Recent iSchool graduate Dr. Dan Sholler has been appointed to a postdoctoral fellowship with the rOpenSci project at the University of California, Berkeley.
An expert in qualitative research, Dr. Sholler studies digital infrastructure creation, growth and maintenance efforts.
At Berkeley, he joins a project that is aiming to transform science through better access to open data. In particular, rOpenSci team members use the open-source R programming language and software environment to develop tools to access, analyze, visualize, document and share vast troves of scientific data, including more than 400 million museum records.
Dr. Sholler said he plans to study the development of the open-science community with a particular focus on user engagement or resistance to open science.
“I want to leverage my experience to explore how and why scientists engage with or resist open-science communities and technologies, focusing on how particular communities like rOpenSci manage engagement and resistance to ensure positive outcomes,” Dr. Sholler said in a blog post announcing his fellowship.
Dr. Sholler’s research interests grow out of work he performed at the Texas iSchool, including a study with Associate Professor Diane Bailey of a new branchless banking system in Brazil, as well as his dissertation on doctors' resistance to the nationwide implementation of electronic medical records in the United States.
In his doctoral studies at the Texas iSchool, Dr. Sholler studied the widespread implementation of electronic medical record software and the associated attempt to create a national medical digital infrastructure. Employing the education in qualitative fieldwork the iSchool provided, Dr. Sholler observed and interviewed doctors, nurses, administrators, and IT staff in a large regional healthcare provider. He also flew to Washington, D.C. to interview officials in relevant federal agencies, and he interviewed officials at the American Medical Association as well as managers at medical technology vendors.
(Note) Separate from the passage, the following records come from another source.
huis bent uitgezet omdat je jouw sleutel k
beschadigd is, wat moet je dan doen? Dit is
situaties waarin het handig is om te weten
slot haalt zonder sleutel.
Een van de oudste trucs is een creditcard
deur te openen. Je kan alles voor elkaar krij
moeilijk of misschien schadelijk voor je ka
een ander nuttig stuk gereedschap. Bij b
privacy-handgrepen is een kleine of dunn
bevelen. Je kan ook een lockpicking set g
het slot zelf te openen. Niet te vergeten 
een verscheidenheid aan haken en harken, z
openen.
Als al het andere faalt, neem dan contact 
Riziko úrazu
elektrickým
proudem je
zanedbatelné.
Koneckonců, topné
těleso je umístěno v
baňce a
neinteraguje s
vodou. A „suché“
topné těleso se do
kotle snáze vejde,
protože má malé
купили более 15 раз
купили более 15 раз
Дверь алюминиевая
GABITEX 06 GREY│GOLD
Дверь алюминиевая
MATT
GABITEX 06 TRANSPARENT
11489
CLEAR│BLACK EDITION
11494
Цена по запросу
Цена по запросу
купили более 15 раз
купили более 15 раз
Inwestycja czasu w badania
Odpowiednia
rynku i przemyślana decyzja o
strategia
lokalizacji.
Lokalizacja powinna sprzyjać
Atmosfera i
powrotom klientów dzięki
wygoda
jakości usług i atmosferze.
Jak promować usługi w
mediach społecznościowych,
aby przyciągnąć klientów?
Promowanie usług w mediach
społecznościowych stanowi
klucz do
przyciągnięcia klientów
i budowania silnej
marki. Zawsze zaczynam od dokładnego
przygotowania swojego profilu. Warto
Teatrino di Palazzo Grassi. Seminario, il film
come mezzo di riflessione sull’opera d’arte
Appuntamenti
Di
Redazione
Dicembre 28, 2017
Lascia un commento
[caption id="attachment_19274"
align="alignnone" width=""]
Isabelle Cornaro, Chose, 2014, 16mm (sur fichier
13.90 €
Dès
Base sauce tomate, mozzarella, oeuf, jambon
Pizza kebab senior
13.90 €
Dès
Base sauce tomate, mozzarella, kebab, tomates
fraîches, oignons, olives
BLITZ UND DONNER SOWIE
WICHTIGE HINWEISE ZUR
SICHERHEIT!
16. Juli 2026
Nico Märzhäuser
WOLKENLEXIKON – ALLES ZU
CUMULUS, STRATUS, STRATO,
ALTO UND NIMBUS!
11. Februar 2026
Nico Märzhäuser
Dr. Sholler’s dissertation committee chair, Associate Professor Diane Bailey, said his analysis was powerful, employing institutional and social movement theories to tease out political, occupational, organizational, and institutional factors that shaped this federally-mandated use of big data and AI technologies. “Dan’s study is a strong, fascinating, and novel contribution to the literature on information technology and work,” Dr. Bailey said. “Through his dissertation work in medical infrastructure, and now his post-doctoral explorations into the creation of digital infrastructure in open science communities, Dan has his fingers firmly on the pulse of new technologies that stand to dramatically alter our understandings of work and organization. He also has the necessary toolkit of analytical and theoretical skills to decipher these changes. I expect him to become a leader in studies in this realm, and I am tremendously proud that he is a graduate of our Texas iSchool.”
He completed his Ph.D. from the School of Information in spring 2017.